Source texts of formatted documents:
=== Section Start ===
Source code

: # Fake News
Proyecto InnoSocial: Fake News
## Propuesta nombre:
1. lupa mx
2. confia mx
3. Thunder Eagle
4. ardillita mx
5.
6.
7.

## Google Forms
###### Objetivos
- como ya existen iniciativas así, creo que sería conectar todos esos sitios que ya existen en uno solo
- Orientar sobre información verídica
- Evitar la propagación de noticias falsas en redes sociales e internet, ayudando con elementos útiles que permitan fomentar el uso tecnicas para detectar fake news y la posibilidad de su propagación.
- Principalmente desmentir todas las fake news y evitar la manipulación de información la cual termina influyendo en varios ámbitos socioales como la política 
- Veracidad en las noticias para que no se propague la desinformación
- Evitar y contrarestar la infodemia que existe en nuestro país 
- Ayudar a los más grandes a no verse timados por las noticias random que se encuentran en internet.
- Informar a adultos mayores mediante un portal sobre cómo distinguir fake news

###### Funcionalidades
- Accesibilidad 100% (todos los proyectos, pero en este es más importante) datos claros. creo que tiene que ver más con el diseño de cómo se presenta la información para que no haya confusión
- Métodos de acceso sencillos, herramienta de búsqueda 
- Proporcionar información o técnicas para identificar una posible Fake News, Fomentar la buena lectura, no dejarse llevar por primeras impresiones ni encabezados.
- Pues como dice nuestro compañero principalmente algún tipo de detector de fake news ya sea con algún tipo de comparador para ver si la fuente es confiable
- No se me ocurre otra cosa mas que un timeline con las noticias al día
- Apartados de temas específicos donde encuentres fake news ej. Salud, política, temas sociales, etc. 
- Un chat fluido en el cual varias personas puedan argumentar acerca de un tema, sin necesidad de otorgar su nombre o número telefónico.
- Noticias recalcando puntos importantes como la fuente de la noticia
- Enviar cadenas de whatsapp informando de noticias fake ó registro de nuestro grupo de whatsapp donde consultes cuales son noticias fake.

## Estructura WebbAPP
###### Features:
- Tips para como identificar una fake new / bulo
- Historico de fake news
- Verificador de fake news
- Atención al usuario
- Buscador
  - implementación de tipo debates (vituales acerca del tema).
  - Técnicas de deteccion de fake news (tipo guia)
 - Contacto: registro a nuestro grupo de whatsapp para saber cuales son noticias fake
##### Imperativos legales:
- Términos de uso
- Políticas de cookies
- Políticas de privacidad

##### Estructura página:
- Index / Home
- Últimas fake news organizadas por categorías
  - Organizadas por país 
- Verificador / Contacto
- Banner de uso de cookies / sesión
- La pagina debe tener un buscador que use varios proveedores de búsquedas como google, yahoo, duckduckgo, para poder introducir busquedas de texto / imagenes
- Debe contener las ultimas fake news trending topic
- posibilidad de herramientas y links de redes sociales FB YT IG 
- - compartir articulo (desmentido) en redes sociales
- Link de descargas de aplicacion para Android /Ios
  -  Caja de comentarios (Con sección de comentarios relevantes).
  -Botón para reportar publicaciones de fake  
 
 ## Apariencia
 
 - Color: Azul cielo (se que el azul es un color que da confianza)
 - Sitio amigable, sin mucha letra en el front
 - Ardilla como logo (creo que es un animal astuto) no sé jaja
=== Section End ===
-- WHAT IS EXPECTED --
The reply should consist solely of the lines above from the one that has "- como ya existen" through the one that has "- Pues como", reproduced exactly.

-- EXPECTED ANSWER --
- como ya existen iniciativas así, creo que sería conectar todos esos sitios que ya existen en uno solo
- Orientar sobre información verídica
- Evitar la propagación de noticias falsas en redes sociales e internet, ayudando con elementos útiles que permitan fomentar el uso tecnicas para detectar fake news y la posibilidad de su propagación.
- Principalmente desmentir todas las fake news y evitar la manipulación de información la cual termina influyendo en varios ámbitos socioales como la política 
- Veracidad en las noticias para que no se propague la desinformación
- Evitar y contrarestar la infodemia que existe en nuestro país 
- Ayudar a los más grandes a no verse timados por las noticias random que se encuentran en internet.
- Informar a adultos mayores mediante un portal sobre cómo distinguir fake news

###### Funcionalidades
- Accesibilidad 100% (todos los proyectos, pero en este es más importante) datos claros. creo que tiene que ver más con el diseño de cómo se presenta la información para que no haya confusión
- Métodos de acceso sencillos, herramienta de búsqueda 
- Proporcionar información o técnicas para identificar una posible Fake News, Fomentar la buena lectura, no dejarse llevar por primeras impresiones ni encabezados.
- Pues como dice nuestro compañero principalmente algún tipo de detector de fake news ya sea con algún tipo de comparador para ver si la fuente es confiable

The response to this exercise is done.